# WHAT IS EXPECTED
Collect all lines below with the string "Lehrbuch".

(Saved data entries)
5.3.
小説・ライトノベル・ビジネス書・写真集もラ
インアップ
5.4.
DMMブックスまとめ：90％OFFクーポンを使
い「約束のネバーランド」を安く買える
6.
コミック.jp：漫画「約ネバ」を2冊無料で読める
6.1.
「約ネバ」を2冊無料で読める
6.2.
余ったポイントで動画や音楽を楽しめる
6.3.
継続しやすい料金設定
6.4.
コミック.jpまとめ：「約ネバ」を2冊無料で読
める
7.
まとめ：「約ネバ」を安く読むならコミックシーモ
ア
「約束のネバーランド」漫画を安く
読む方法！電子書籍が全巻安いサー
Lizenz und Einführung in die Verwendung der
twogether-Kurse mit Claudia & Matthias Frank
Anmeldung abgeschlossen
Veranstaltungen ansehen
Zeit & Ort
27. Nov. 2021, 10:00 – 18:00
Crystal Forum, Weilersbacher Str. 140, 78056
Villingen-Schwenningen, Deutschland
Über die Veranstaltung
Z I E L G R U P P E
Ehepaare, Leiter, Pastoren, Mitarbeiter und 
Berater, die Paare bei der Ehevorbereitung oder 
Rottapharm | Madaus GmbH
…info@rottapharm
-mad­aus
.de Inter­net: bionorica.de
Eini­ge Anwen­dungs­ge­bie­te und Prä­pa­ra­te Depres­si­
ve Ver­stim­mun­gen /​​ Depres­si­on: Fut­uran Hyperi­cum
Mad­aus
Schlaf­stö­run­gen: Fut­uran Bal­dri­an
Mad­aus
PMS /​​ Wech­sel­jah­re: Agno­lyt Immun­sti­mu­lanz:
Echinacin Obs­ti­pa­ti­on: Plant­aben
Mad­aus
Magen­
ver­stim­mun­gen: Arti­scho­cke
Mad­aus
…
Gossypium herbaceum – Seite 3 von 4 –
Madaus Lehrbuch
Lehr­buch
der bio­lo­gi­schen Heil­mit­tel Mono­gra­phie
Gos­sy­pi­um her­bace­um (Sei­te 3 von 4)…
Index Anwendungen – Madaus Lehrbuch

# RESPONSE BOX
Madaus Lehrbuch
Index Anwendungen – Madaus Lehrbuch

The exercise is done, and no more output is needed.